[[ PROVIDED DATA, beginning ]]
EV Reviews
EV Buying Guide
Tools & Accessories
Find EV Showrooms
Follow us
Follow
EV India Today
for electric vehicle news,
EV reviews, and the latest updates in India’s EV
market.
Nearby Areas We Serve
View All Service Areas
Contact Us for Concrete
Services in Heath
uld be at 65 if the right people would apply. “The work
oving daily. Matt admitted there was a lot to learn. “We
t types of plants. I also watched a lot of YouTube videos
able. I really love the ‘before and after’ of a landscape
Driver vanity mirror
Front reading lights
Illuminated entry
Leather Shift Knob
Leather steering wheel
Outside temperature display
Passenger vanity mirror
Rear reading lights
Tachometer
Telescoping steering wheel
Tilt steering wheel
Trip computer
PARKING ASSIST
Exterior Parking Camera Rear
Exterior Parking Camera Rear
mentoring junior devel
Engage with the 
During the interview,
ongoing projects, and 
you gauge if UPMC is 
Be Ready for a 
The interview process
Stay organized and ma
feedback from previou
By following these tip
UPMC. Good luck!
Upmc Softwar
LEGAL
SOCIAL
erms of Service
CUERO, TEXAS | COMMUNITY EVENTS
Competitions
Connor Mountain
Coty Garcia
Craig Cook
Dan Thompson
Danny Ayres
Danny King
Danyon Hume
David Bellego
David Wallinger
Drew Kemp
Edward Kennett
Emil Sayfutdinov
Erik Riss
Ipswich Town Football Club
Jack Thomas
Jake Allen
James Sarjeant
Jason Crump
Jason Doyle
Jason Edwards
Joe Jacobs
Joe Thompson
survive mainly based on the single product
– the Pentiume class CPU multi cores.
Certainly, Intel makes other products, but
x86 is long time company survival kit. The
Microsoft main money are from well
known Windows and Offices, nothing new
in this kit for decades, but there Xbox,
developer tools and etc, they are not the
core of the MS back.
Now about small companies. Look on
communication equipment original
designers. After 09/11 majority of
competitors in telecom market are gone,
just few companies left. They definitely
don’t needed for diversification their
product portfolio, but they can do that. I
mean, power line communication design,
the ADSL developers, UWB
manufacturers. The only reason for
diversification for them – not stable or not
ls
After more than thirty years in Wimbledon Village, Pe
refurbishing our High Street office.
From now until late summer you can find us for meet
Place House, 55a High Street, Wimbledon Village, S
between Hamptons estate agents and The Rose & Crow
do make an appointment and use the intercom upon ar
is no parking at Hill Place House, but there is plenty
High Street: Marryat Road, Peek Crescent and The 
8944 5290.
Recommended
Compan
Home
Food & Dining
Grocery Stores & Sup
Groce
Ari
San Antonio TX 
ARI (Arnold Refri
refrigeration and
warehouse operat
[[ PROVIDED DATA, end ]]
**WHAT YOU ARE ASKED TO DO**
Please quote every row above word for word, keeping each line as it appears.

**ANSWER TO THE PROBLEM**
EV Reviews
EV Buying Guide
Tools & Accessories
Find EV Showrooms
Follow us
Follow
EV India Today
for electric vehicle news,
EV reviews, and the latest updates in India’s EV
market.
Nearby Areas We Serve
View All Service Areas
Contact Us for Concrete
Services in Heath
uld be at 65 if the right people would apply. “The work
oving daily. Matt admitted there was a lot to learn. “We
t types of plants. I also watched a lot of YouTube videos
able. I really love the ‘before and after’ of a landscape
Driver vanity mirror
Front reading lights
Illuminated entry
Leather Shift Knob
Leather steering wheel
Outside temperature display
Passenger vanity mirror
Rear reading lights
Tachometer
Telescoping steering wheel
Tilt steering wheel
Trip computer
PARKING ASSIST
Exterior Parking Camera Rear
Exterior Parking Camera Rear
mentoring junior devel
Engage with the 
During the interview,
ongoing projects, and 
you gauge if UPMC is 
Be Ready for a 
The interview process
Stay organized and ma
feedback from previou
By following these tip
UPMC. Good luck!
Upmc Softwar
LEGAL
SOCIAL
erms of Service
CUERO, TEXAS | COMMUNITY EVENTS
Competitions
Connor Mountain
Coty Garcia
Craig Cook
Dan Thompson
Danny Ayres
Danny King
Danyon Hume
David Bellego
David Wallinger
Drew Kemp
Edward Kennett
Emil Sayfutdinov
Erik Riss
Ipswich Town Football Club
Jack Thomas
Jake Allen
James Sarjeant
Jason Crump
Jason Doyle
Jason Edwards
Joe Jacobs
Joe Thompson
survive mainly based on the single product
– the Pentiume class CPU multi cores.
Certainly, Intel makes other products, but
x86 is long time company survival kit. The
Microsoft main money are from well
known Windows and Offices, nothing new
in this kit for decades, but there Xbox,
developer tools and etc, they are not the
core of the MS back.
Now about small companies. Look on
communication equipment original
designers. After 09/11 majority of
competitors in telecom market are gone,
just few companies left. They definitely
don’t needed for diversification their
product portfolio, but they can do that. I
mean, power line communication design,
the ADSL developers, UWB
manufacturers. The only reason for
diversification for them – not stable or not
ls
After more than thirty years in Wimbledon Village, Pe
refurbishing our High Street office.
From now until late summer you can find us for meet
Place House, 55a High Street, Wimbledon Village, S
between Hamptons estate agents and The Rose & Crow
do make an appointment and use the intercom upon ar
is no parking at Hill Place House, but there is plenty
High Street: Marryat Road, Peek Crescent and The 
8944 5290.
Recommended
Compan
Home
Food & Dining
Grocery Stores & Sup
Groce
Ari
San Antonio TX 
ARI (Arnold Refri
refrigeration and
warehouse operat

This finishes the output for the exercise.